### PROBLEM DETAILS:
Change every occurrence of "Datenschutzerklärung" to "Datenschutzhinweise" in the text of the material below, keeping all other lines exactly as they are. Leave the pictures out of your answer.

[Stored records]
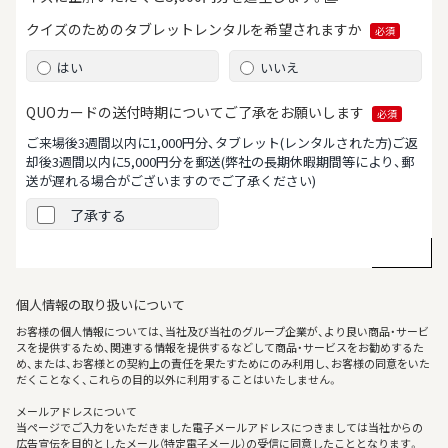
クイズのためのタブレット
レンタルを希望されますか
必須
はい
いいえ
QUOカードの送付時期について
ご了承をお願いします
必須
ご来場後3週間以内に1,000円分、タブレット(レンタルされた方)ご返
却後3週間以内に5,000円分を郵送
(弊社の長期休暇期間等により、郵
送が遅れる場合がございますのでご了承ください)
了承する
個人情報の取り扱いについて
お客様の個人情報については、当社及び当社のグループ企業が、より良い商品・サービ
スを提供するため、関連する情報を提供するなどして商品・サービスをお勧めするた
め、または、お客様との契約上の責任を果たすためにのみ利用し、お客様の同意をいた
だくことなく、これらの目的以外に利用することはいたしません。
メールアドレスについて
当ページでご入力をいただきました電子メールアドレスにつきましては当社からの
広告宣伝を目的としたメール（特定電子メール）の受信に同意したこととなります。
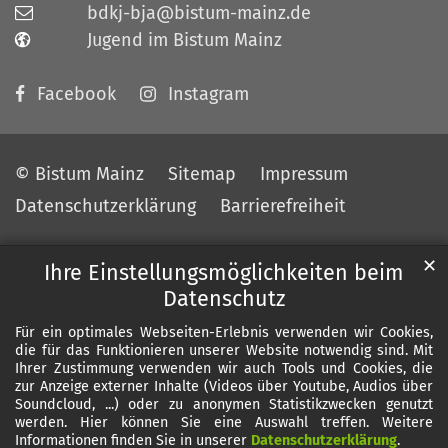
bdkj-bja@bistum-mainz.de
Jugend im Bistum Mainz
Facebook
Instagram
© Bistum Mainz
Sitemap
Impressum
Datenschutzerklärung
Barrierefreiheit
✕
Ihre Einstellungsmöglichkeiten beim
Datenschutz
Für ein optimales Webseiten-Erlebnis verwenden wir Cookies,
die für das Funktionieren unserer Website notwendig sind. Mit
Ihrer Zustimmung verwenden wir auch Tools und Cookies, die
zur Anzeige externer Inhalte (Videos über Youtube, Audios über
Soundcloud, ...) oder zu anonymen Statistikzwecken genutzt
werden. Hier können Sie eine Auswahl treffen. Weitere
Informationen finden Sie in unserer
Datenschutzerklärung
.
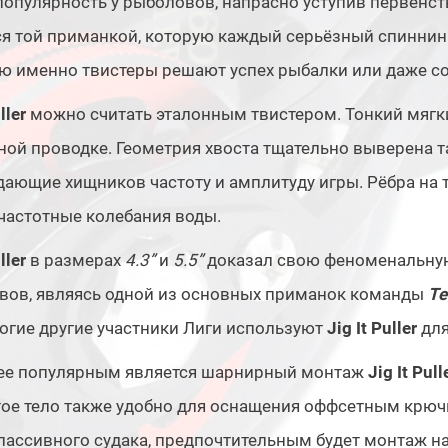
опулярность у рыболовов, напрасно уступив первенст
я той приманкой, которую каждый серьёзный спиннинги
ю именно твистеры решают успех рыбалки или даже с
ller
можно считать эталонным твистером. Тонкий мягк
ой проводке. Геометрия хвоста тщательно выверена т
ающие хищников частоту и амплитуду игры. Рёбра на
частотные колебания воды.
ller
в размерах
4.3”
и
5.5”
доказал свою феноменальную
вов, являясь одной из основных приманок команды
Te
огие другие участники Лиги используют
Jig It Puller
для
ее популярным является шарнирный монтаж
Jig It Pull
ое тело также удобно для оснащения оффсетным крючк
пассивного судака, предпочтительным будет монтаж на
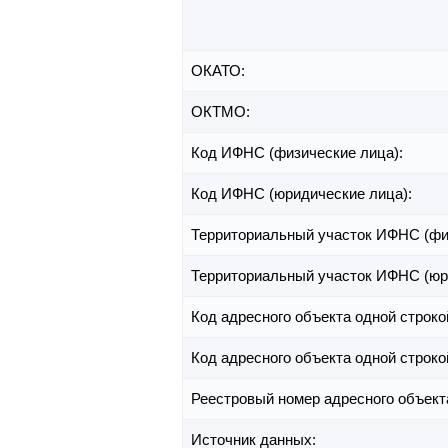
ОКАТО:
ОКТМО:
Код ИФНС (физические лица):
Код ИФНС (юридические лица):
Территориальный участок ИФНС (фи
Территориальный участок ИФНС (юр
Код адресного объекта одной строко
Код адресного объекта одной строко
Реестровый номер адресного объект
Источник данных:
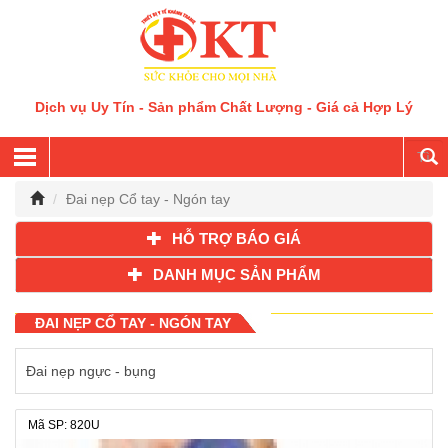
Dịch vụ Uy Tín - Sản phẩm Chất Lượng - Giá cả Hợp Lý
Đai nẹp Cổ tay - Ngón tay
HỖ TRỢ BÁO GIÁ
DANH MỤC SẢN PHẨM
ĐAI NẸP CỔ TAY - NGÓN TAY
Đai nẹp ngực - bụng
Mã SP: 820U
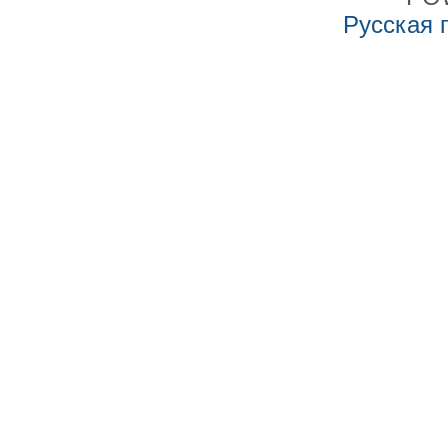
Русская 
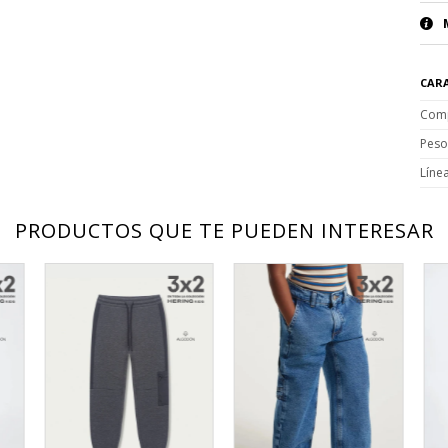
CARA
Comp
Peso
Líne
PRODUCTOS QUE TE PUEDEN INTERESAR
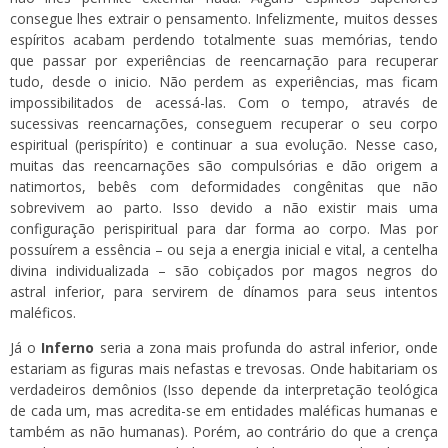
consegue lhes extrair o pensamento. Infelizmente, muitos desses
espíritos acabam perdendo totalmente suas memórias, tendo
que passar por experiências de reencarnação para recuperar
tudo, desde o inicio. Não perdem as experiências, mas ficam
impossibilitados de acessá-las. Com o tempo, através de
sucessivas reencarnações, conseguem recuperar o seu corpo
espiritual (perispírito) e continuar a sua evolução. Nesse caso,
muitas das reencarnações são compulsórias e dão origem a
natimortos, bebês com deformidades congênitas que não
sobrevivem ao parto. Isso devido a não existir mais uma
configuração perispiritual para dar forma ao corpo. Mas por
possuírem a essência – ou seja a energia inicial e vital, a centelha
divina individualizada – são cobiçados por magos negros do
astral inferior, para servirem de dínamos para seus intentos
maléficos.
Já o
Inferno
seria a zona mais profunda do astral inferior, onde
estariam as figuras mais nefastas e trevosas. Onde habitariam os
verdadeiros demônios (Isso depende da interpretação teológica
de cada um, mas acredita-se em entidades maléficas humanas e
também as não humanas). Porém, ao contrário do que a crença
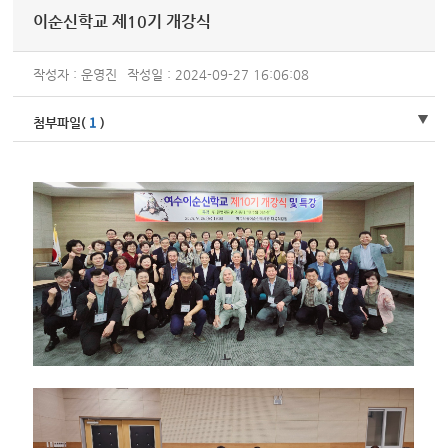
이순신학교 제10기 개강식
작성자 : 운영진
작성일 : 2024-09-27 16:06:08
1
첨부파일(
)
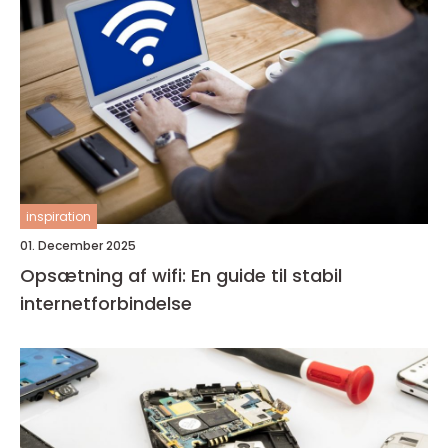
inspiration
01. December 2025
Opsætning af wifi: En guide til stabil
internetforbindelse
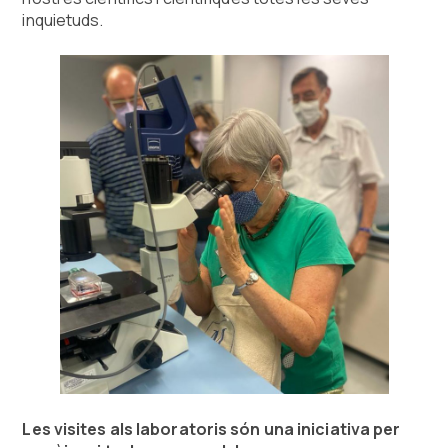
inquietuds.
Les visites als laboratoris són una iniciativa per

### RESPONSE AREA:
クイズのためのタブレット
レンタルを希望されますか
必須
はい
いいえ
QUOカードの送付時期について
ご了承をお願いします
必須
ご来場後3週間以内に1,000円分、タブレット(レンタルされた方)ご返
却後3週間以内に5,000円分を郵送
(弊社の長期休暇期間等により、郵
送が遅れる場合がございますのでご了承ください)
了承する
個人情報の取り扱いについて
お客様の個人情報については、当社及び当社のグループ企業が、より良い商品・サービ
スを提供するため、関連する情報を提供するなどして商品・サービスをお勧めするた
め、または、お客様との契約上の責任を果たすためにのみ利用し、お客様の同意をいた
だくことなく、これらの目的以外に利用することはいたしません。
メールアドレスについて
当ページでご入力をいただきました電子メールアドレスにつきましては当社からの
広告宣伝を目的としたメール（特定電子メール）の受信に同意したこととなります。
bdkj-bja@bistum-mainz.de
Jugend im Bistum Mainz
Facebook
Instagram
© Bistum Mainz
Sitemap
Impressum
Datenschutzhinweise
Barrierefreiheit
✕
Ihre Einstellungsmöglichkeiten beim
Datenschutz
Für ein optimales Webseiten-Erlebnis verwenden wir Cookies,
die für das Funktionieren unserer Website notwendig sind. Mit
Ihrer Zustimmung verwenden wir auch Tools und Cookies, die
zur Anzeige externer Inhalte (Videos über Youtube, Audios über
Soundcloud, ...) oder zu anonymen Statistikzwecken genutzt
werden. Hier können Sie eine Auswahl treffen. Weitere
Informationen finden Sie in unserer
Datenschutzhinweise
.
опулярность у рыболовов, напрасно уступив первенст
я той приманкой, которую каждый серьёзный спиннинги
ю именно твистеры решают успех рыбалки или даже с
ller
можно считать эталонным твистером. Тонкий мягк
ой проводке. Геометрия хвоста тщательно выверена т
ающие хищников частоту и амплитуду игры. Рёбра на
частотные колебания воды.
ller
в размерах
4.3”
и
5.5”
доказал свою феноменальную
вов, являясь одной из основных приманок команды
Te
огие другие участники Лиги используют
Jig It Puller
для
ее популярным является шарнирный монтаж
Jig It Pull
ое тело также удобно для оснащения оффсетным крючк
пассивного судака, предпочтительным будет монтаж на
ОКАТО:
ОКТМО:
Код ИФНС (физические лица):
Код ИФНС (юридические лица):
Территориальный участок ИФНС (фи
Территориальный участок ИФНС (юр
Код адресного объекта одной строко
Код адресного объекта одной строко
Реестровый номер адресного объект
Источник данных:
Dịch vụ Uy Tín - Sản phẩm Chất Lượng - Giá cả Hợp Lý
Đai nẹp Cổ tay - Ngón tay
HỖ TRỢ BÁO GIÁ
DANH MỤC SẢN PHẨM
ĐAI NẸP CỔ TAY - NGÓN TAY
Đai nẹp ngực - bụng
Mã SP: 820U
Русская 
CARA
Comp
Peso
Líne
PRODUCTOS QUE TE PUEDEN INTERESAR
consegue lhes extrair o pensamento. Infelizmente, muitos desses
espíritos acabam perdendo totalmente suas memórias, tendo
que passar por experiências de reencarnação para recuperar
tudo, desde o inicio. Não perdem as experiências, mas ficam
impossibilitados de acessá-las. Com o tempo, através de
sucessivas reencarnações, conseguem recuperar o seu corpo
espiritual (perispírito) e continuar a sua evolução. Nesse caso,
muitas das reencarnações são compulsórias e dão origem a
natimortos, bebês com deformidades congênitas que não
sobrevivem ao parto. Isso devido a não existir mais uma
configuração perispiritual para dar forma ao corpo. Mas por
possuírem a essência – ou seja a energia inicial e vital, a centelha
divina individualizada – são cobiçados por magos negros do
astral inferior, para servirem de dínamos para seus intentos
maléficos.
Já o
Inferno
seria a zona mais profunda do astral inferior, onde
estariam as figuras mais nefastas e trevosas. Onde habitariam os
verdadeiros demônios (Isso depende da interpretação teológica
de cada um, mas acredita-se em entidades maléficas humanas e
também as não humanas). Porém, ao contrário do que a crença
이순신학교 제10기 개강식
작성자 : 운영진
작성일 : 2024-09-27 16:06:08
1
첨부파일(
)
inspiration
01. December 2025
Opsætning af wifi: En guide til stabil
internetforbindelse
inquietuds.
Les visites als laboratoris són una iniciativa per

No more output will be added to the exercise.